Regarding the October deadline, Horner noted: “There is a date. But that doesn't preclude a deal being done after the 15th. So Red Bull Powertrains will be supplying two teams in 2026.”

Horner downplayed the suggestion that there’s a debate within the Red Bull camp over what route to take.

“Well, no, because it fundamentally won't change anything, because the way that the company is constructed, we have Red Bull Powertrains that will be producing an engine for 2026.

“And the whole purpose for that was to have an integrated solution between engine and chassis to bring it all under one roof, being the only team other than Ferrari. So that is the absolute clear plan.”

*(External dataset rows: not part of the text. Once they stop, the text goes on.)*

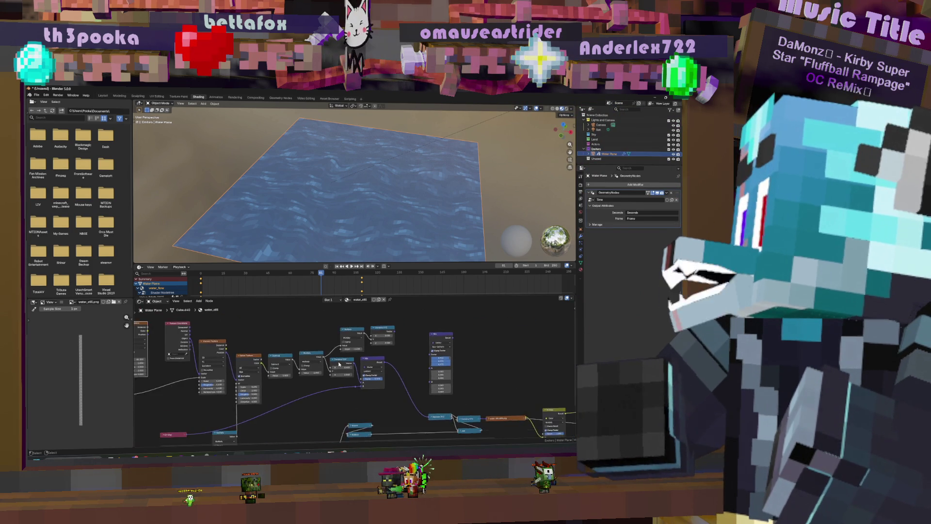
pyautogui.scroll(-2, 383, 345)
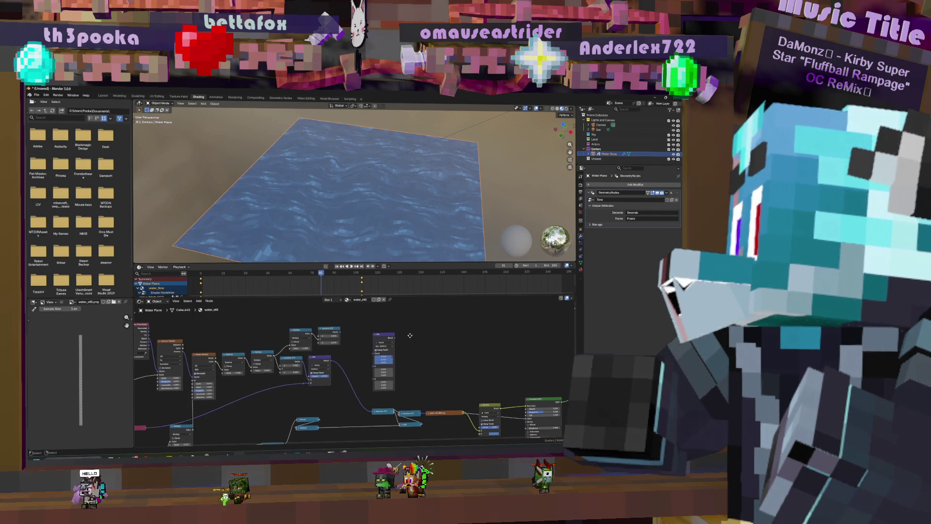
pyautogui.moveTo(387, 347); pyautogui.dragTo(447, 351, button='middle')
pyautogui.press('shift+a')
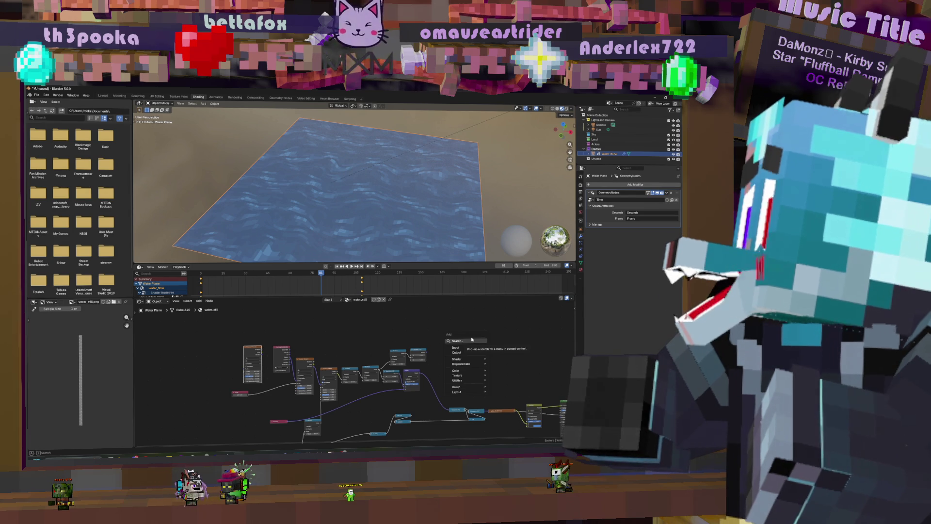
pyautogui.press('Return')
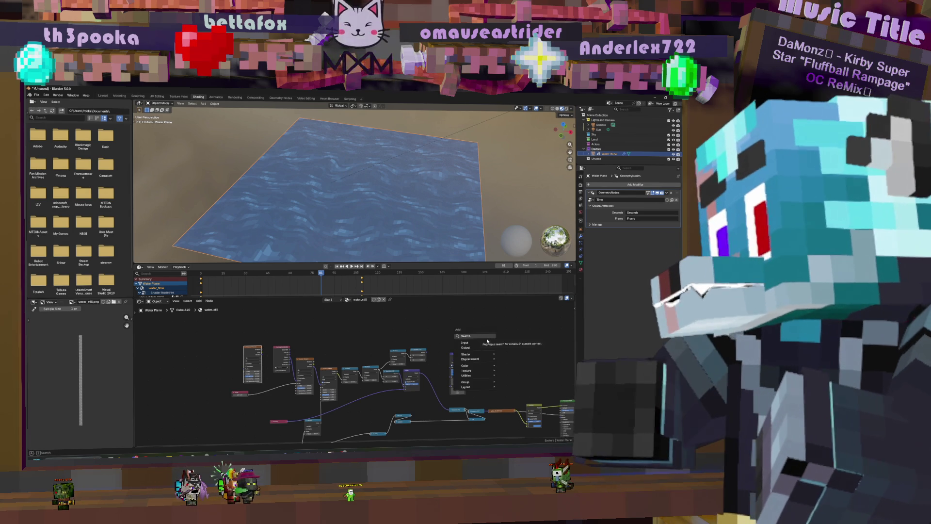
pyautogui.press('shift+a')
pyautogui.moveTo(486, 370)
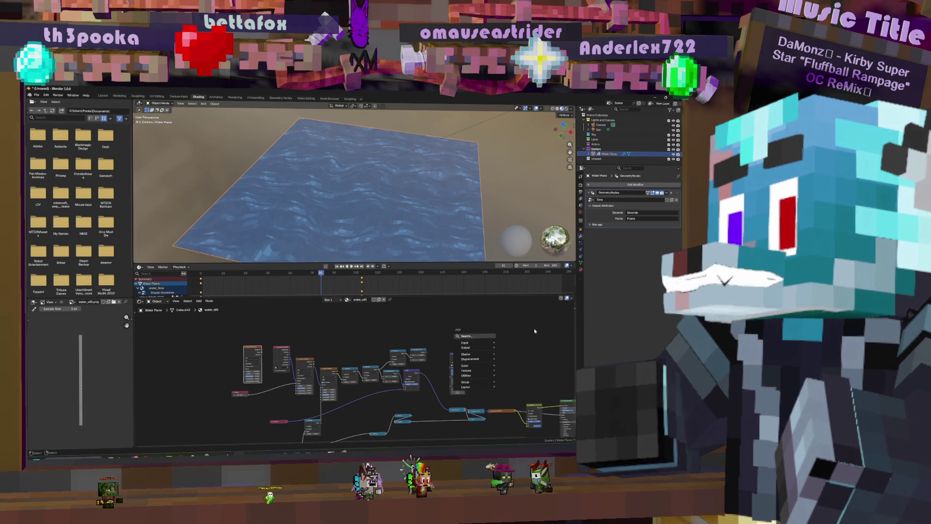
pyautogui.moveTo(400, 132)
pyautogui.mouseDown(button='middle')
pyautogui.moveTo(368, 145)
pyautogui.moveTo(408, 194)
pyautogui.mouseUp(button='middle')
pyautogui.scroll(-5, 368, 145)
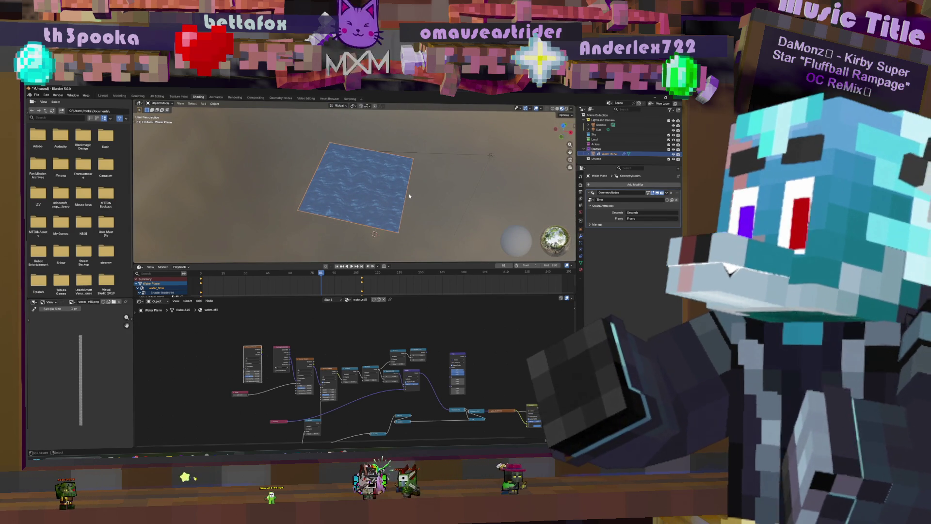
# - Save the scene as 'Water cave.blend' in the project folder under C:\3D Rendering\Projects
pyautogui.press('ctrl+s')
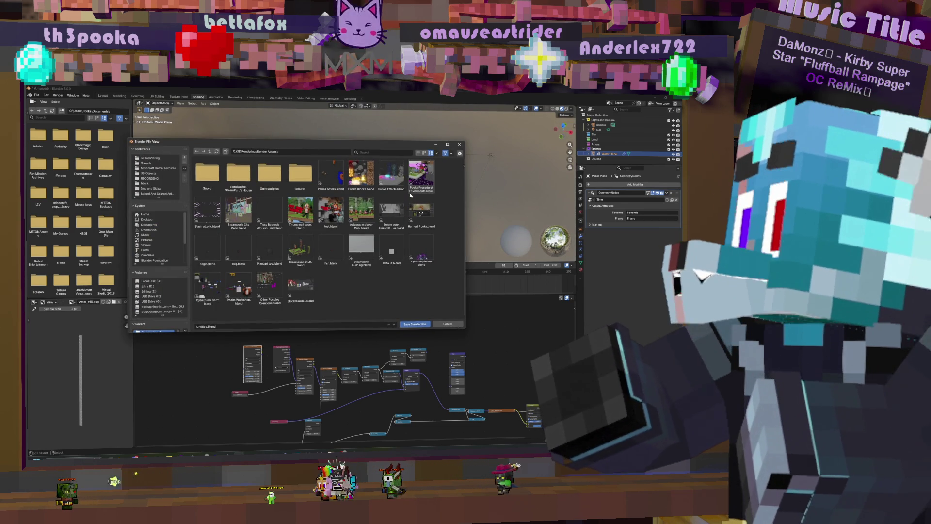
pyautogui.click(211, 152)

Asked if the RBP project could ultimately be badged as or become a collaboration with Honda, he said: “At the moment we are very much focused on our own project. And obviously, there's a great deal of speculation.

“It's great that there's manufacturers that are interested in coming into the sport, or remaining in the sport, but Red Bull Powertrains, it's made the commitment, we have the facility, we have the dynos, we have the capability, we recruited some of the best talent in F1. And we believe we're in a very healthy place for the future.”